Best Practices for MLOps Documentation
Whether it’s a side project or adding a new feature, technical documentation is vital in every project and saves time.
Throughout history, technical documentation has always been needed to act as a medium for passing information or a collection of instructions on using specific tools. Even dating back to the oldest example recorded in the western world, The Rhind Papyrus(ca 1650 B.C.), which contained material on ancient Egyptian mathematics. To paint a mental picture of the significance of this particular subject, let us create an imaginary scenario? Consider how difficult it would be if, for example, You purchased furniture parts from Ikea and it did not come with a manual, and you could not find any material online either, Really think for a second how challenging it would be to assemble such furniture; This scenario should help keep things in context.
General Outline
- Why does Technical documentation matter in Mlops?
- How to Implement Technical documentation in Mlops
- Final thoughts
Why does Technical documentation matter in Mlops?
Figure: THE AI LIFECYCLE FOR IT PRODUCTION
Communication is a recurring theme in all of the above practices. As indicated in the image, operations generally include iterating or returning to prior stages, a common element throughout the lifecycle. This is where technical documentation comes in; these processes must be accurately recorded to ensure repeatability.
MLOps levels are defined by the extent of automation of processes in an Ml pipeline, which according to Google, is divided into three: MLOps Level 0, 1, and 2.
MLOps level 0: Manual process
This degree of automation is most commonly seen in firms or teams just beginning to incorporate machine learning into their products or deploy models to new applications. Since models are seldom modified or retrained, the technical documentation process may not constantly be changing. The graphic below depicts the process flow
Figure: Manual ML steps to serve the model as a prediction service.
Characteristics of MLops Level 0
- Manual, script-driven, and interactive process: In this level of automation, many steps in the diagram above, like data analysis, data preparation, model training, and validation, are all carried out manually.
- Infrequent release iterations: It is presumed that the data science team only run a handful of models during the year and don’t release new model version as frequently.
- No CI: Since the tests and script execution are already in the notebook, continuous integration is neglected since few implementation changes are assumed to happen.

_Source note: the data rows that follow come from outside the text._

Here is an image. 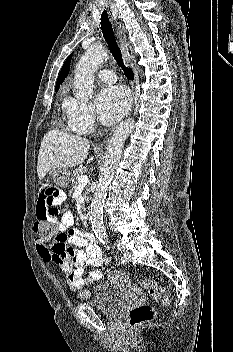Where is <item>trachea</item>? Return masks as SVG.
Listing matches in <instances>:
<instances>
[{"mask_svg":"<svg viewBox=\"0 0 233 352\" xmlns=\"http://www.w3.org/2000/svg\"><path fill=\"white\" fill-rule=\"evenodd\" d=\"M101 30L103 33V37H104L106 43L108 44V47H109L114 59L116 60L117 64L122 68L124 75L126 76V78L128 80H133L134 73L130 68H128L124 65L121 50L116 43L112 24L109 21L108 13L106 10H104L101 15Z\"/></svg>","mask_w":233,"mask_h":352,"instance_id":"1","label":"trachea"}]
</instances>
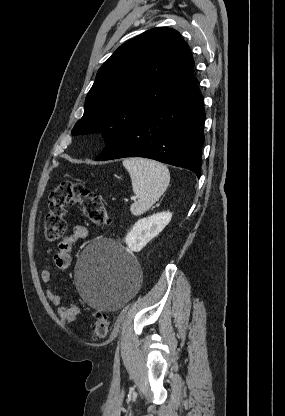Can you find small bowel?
I'll return each instance as SVG.
<instances>
[{
    "label": "small bowel",
    "instance_id": "1",
    "mask_svg": "<svg viewBox=\"0 0 285 416\" xmlns=\"http://www.w3.org/2000/svg\"><path fill=\"white\" fill-rule=\"evenodd\" d=\"M88 234L87 227L84 225H77L72 232L68 234L55 248L49 249V253H54L52 260L53 264L58 269H67L71 264V251L73 247L80 241L86 238ZM41 280L44 283H50L52 280V273L49 268H45L41 272ZM48 300L58 307L57 315L59 320L64 323H72L80 316V308L74 301H69L63 304V299L59 293L53 288H48L46 292Z\"/></svg>",
    "mask_w": 285,
    "mask_h": 416
}]
</instances>
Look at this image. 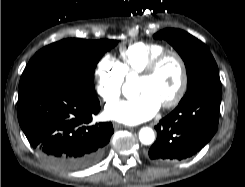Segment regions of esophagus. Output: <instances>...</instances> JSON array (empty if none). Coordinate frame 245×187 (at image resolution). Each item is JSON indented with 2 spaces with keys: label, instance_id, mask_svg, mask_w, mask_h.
I'll return each mask as SVG.
<instances>
[{
  "label": "esophagus",
  "instance_id": "34e87169",
  "mask_svg": "<svg viewBox=\"0 0 245 187\" xmlns=\"http://www.w3.org/2000/svg\"><path fill=\"white\" fill-rule=\"evenodd\" d=\"M113 127H114V129H123V128H129L128 126H126V125H123V124H120V123H114L113 124Z\"/></svg>",
  "mask_w": 245,
  "mask_h": 187
}]
</instances>
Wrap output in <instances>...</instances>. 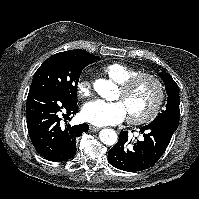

- No CD: Due to the fact there isn’t a lot of model version deployment, i.e., the model is often deployed only once.
- Deployment refers to the prediction service: The end product is deploying the model as a prediction service, i.e., a microservice with a REST API
- Lack of active performance monitoring: Model predictions and actions are not tracked or logged throughout the process.
Security, regression, load, and canary testing may be part of the engineering team’s extensive API configuration, testing, and deployment setup.
Best technical documentation practices for MLops Level 0
- Document all hyperparameters chosen in the model, why they were chosen, and their level of importance to the model
- Monitor and document significant shifts in the quality of the model in production to help detect reason in performance degradation, which gives the cue when to retrain your model with the most recent data
- Invest the time in creating a template used to document the entire process from Data extraction to serving model to handing off the model to the production team.
- Document decisions made in the process, for example, how and where to get data or the labelling methods used for each project.
A very useful software that could be used be in documenting this level of automation is Notion. An excellent article on data science documentation on notion can be found here.
MLOps level 1: ML pipeline automation
Level 1’s goal is to automate the ML process and deliver continuous model prediction services. This ensures that model behavior and concept drifts can be detected and prevented early. Pipeline triggers, metadata management, automated data, and model validation steps are essential to automate the pipeline.
Figure: ML pipeline automation for CT.
Characteristics of MLops Level 1
- Rapid experimentation: The steps of the machine learning experiment are pre-planned. The transitions between processes are automated, allowing for quicker experimentations and increased readiness to take the whole pipeline to production.
- C.T. of the model in production: The model has trained automatically in production using new data based on live pipeline triggers; the machine learning production pipeline may be automated to retrain the models with new data on-demand or on a schedule, depending on the use case.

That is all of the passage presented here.